With that reference, and what followed was to discover myself being re-directed to a mystic path, complete with nudges toward Rumi
and Pema Chödrön:
which re-iterated the message that we are reflections of the Gods, as well as the Gods can be reflections of us, and sometimes how we are caught gazing into each others’ eyes, or perhaps dancing, but more often than not, caught up in the illusion of separation from Them, if not downright rejection of Their messages to us.
But what do I know? Loki has a thing with mirrors, I suppose.
But I’m not the only one who sees this connection, as a fellow member of a Lokean group shared this observation:
“I wanted to understand why so many saw hatred, rage, evil in Loki. I didn’t understand how His reputation could be so different from what I personally experienced. The message I received back is that Loki is a mirror. Many of the gods are, but Him especially. The reason some get back hatred and fear is because they give Him hatred and fear.
But when you give Him love and laughter, He sends it back and magnifies it. So the love that you feel coming from Him, the kind that brings tears to the eyes, is a reflection of the beauty of your own heart.”
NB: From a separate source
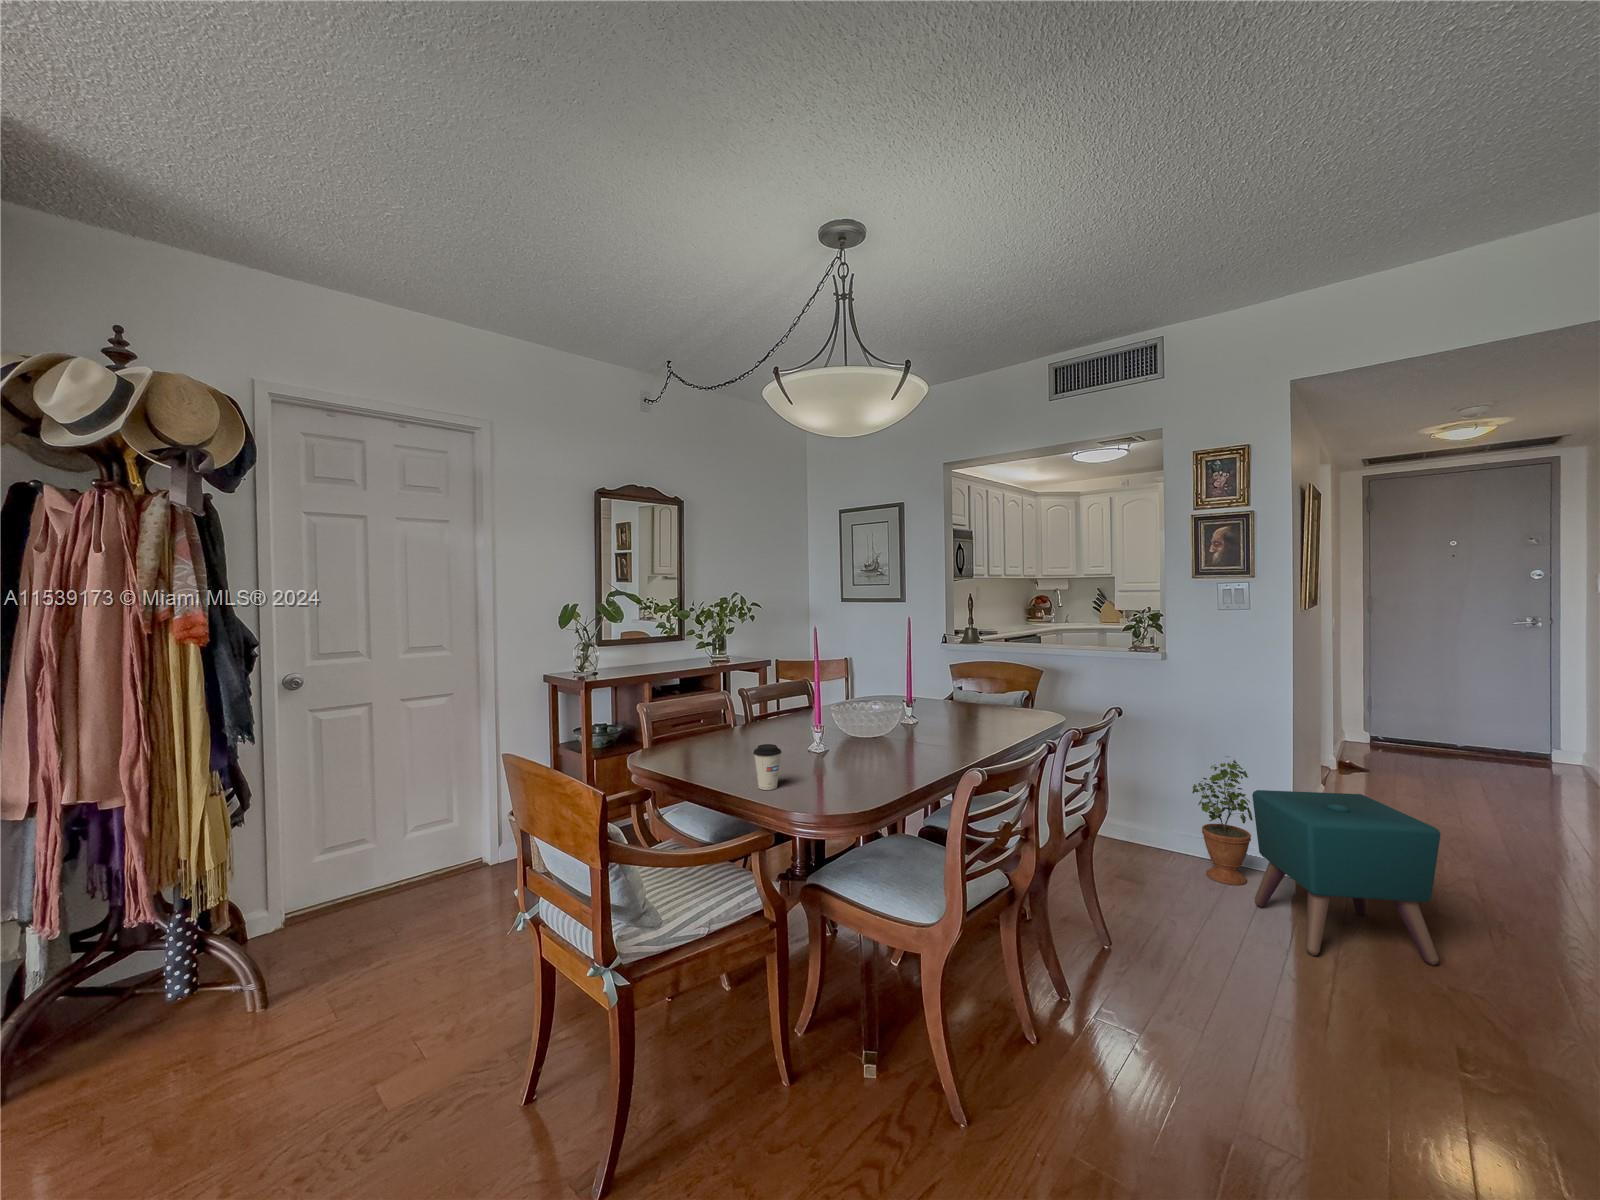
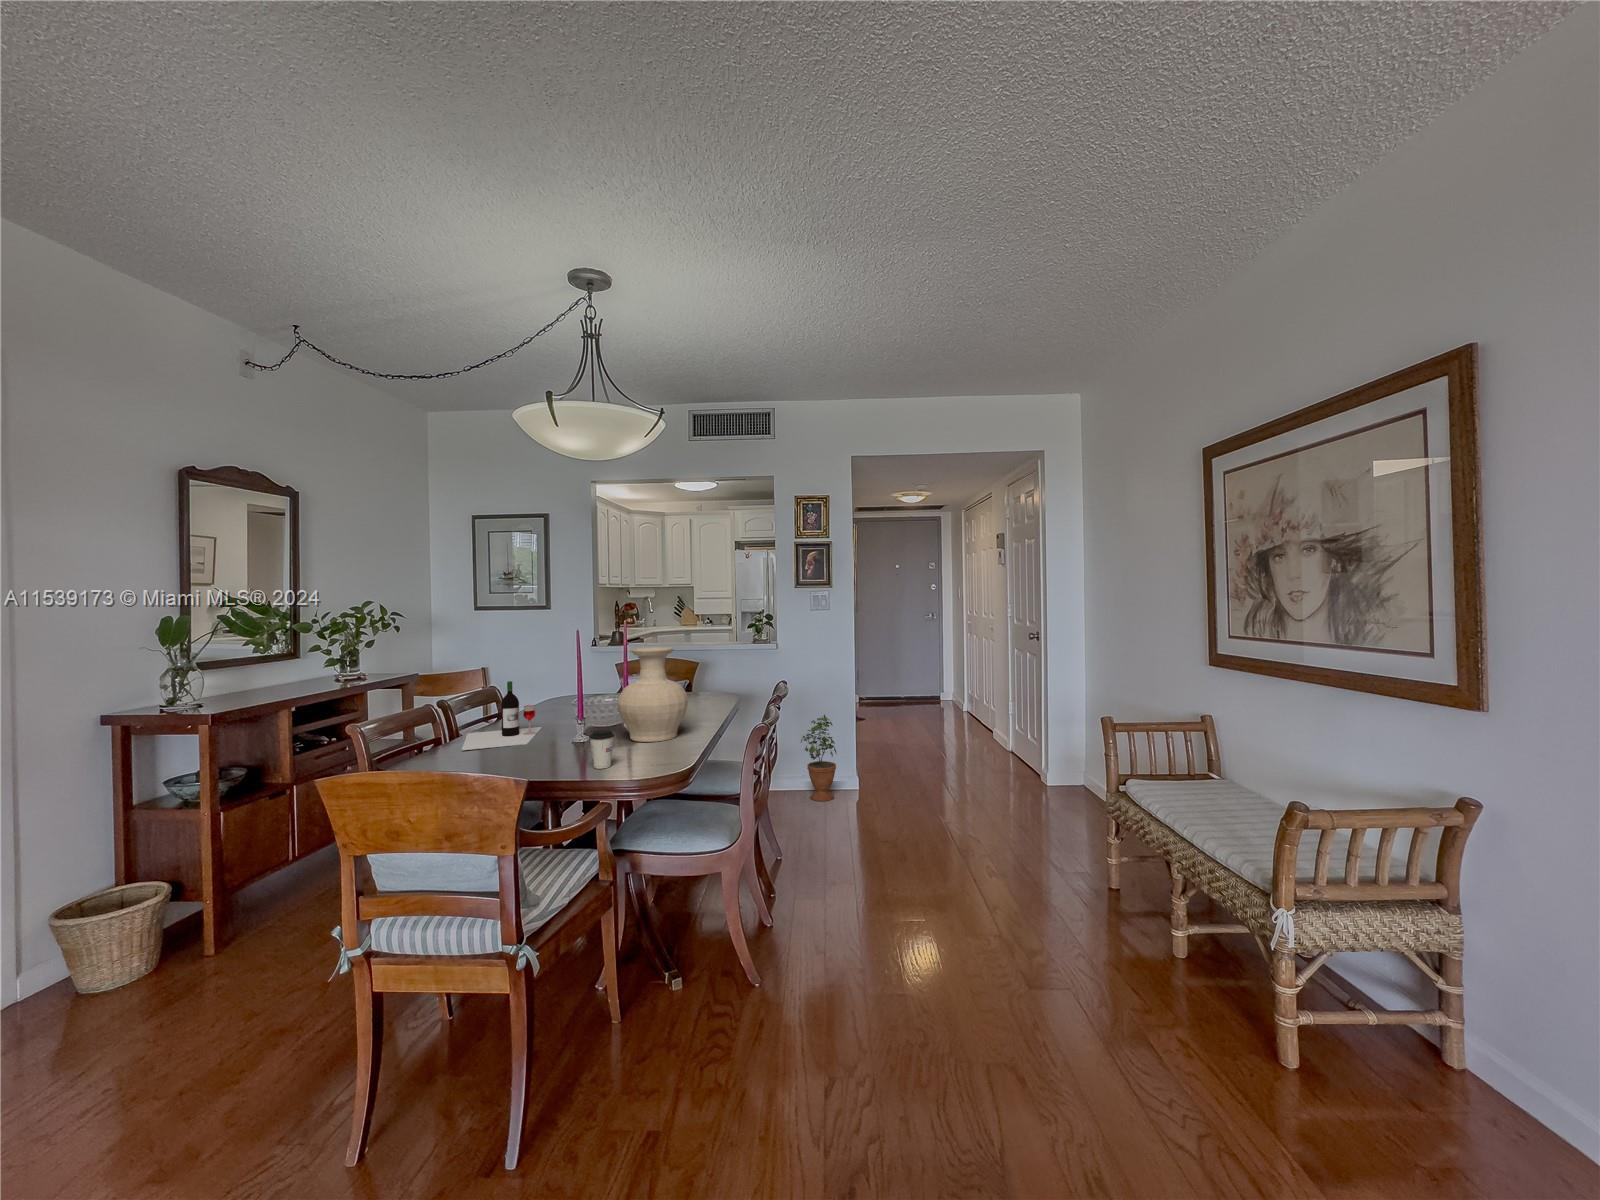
vase: none [831,651,915,767] -> present [618,647,688,742]
wine bottle: none [706,676,817,746] -> present [462,681,541,750]
ottoman: present [1252,790,1440,965] -> none [843,724,937,827]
And finally, the surprise (which should not surprise me now) that I came across the other day…while searching for something else entirely.
I was looking for the references to the Spegilmynd – as it is the basis for a powerful runic sigil that mirrors negative energy sent against oneself and reflects it back to the sender:
And I stumbled upon this definition on Glosbe, an online Icelandic dictionary service:
Spegilmynd (Icelandic) noun – “mirror, reflection, echo”
and the provided contextual example was a portion of an Icelandic prayer:
(Icelandic) “Það er bæn mín og blessun að þegar þið virðið fyrir ykkur eigin spegilmynd, munuð þið sjá handan ófullkomleikans og sjálfsefans og greina hver þið sannlega eruð: Dýrðlegir synir og dætur almáttugs Guðs.“
(Trans. English) “It is my prayer and blessing that when you look at your reflection, you will be able to see beyond imperfections and self-doubts and recognize who you truly are: glorious sons and daughters of the Almighty Gods.”
It’s funny how these concepts circle around again and again.
” In referring to Norse God Loki, Rutherford employs the term shaman-trickster….”
“The shaman is a magician in both senses of the term: one who can operate through tricks and deceit and one who can change consciousness at will. The shaman is a sorcerer but one who relates magical ability to the communal welfare as the primary objective. The shaman stocks-in-trade are the ability to fly and to become invisible. Sometimes the specialist is proficient in bi-location, the ability to appear in more than one place simultaneously. Other shamanic ‘virtues’ include a developed aptitude for heightened vigilance as well as the cultivation of multiple perspectives. But whereas sometimes these attributes are intended to be literal accomplishments, the line between the metaphorical and the actual is rarely clearly drawn.”
— Michael York
Pagan Theology: Paganism as a World Religion, New York University Press, New York, p. 41.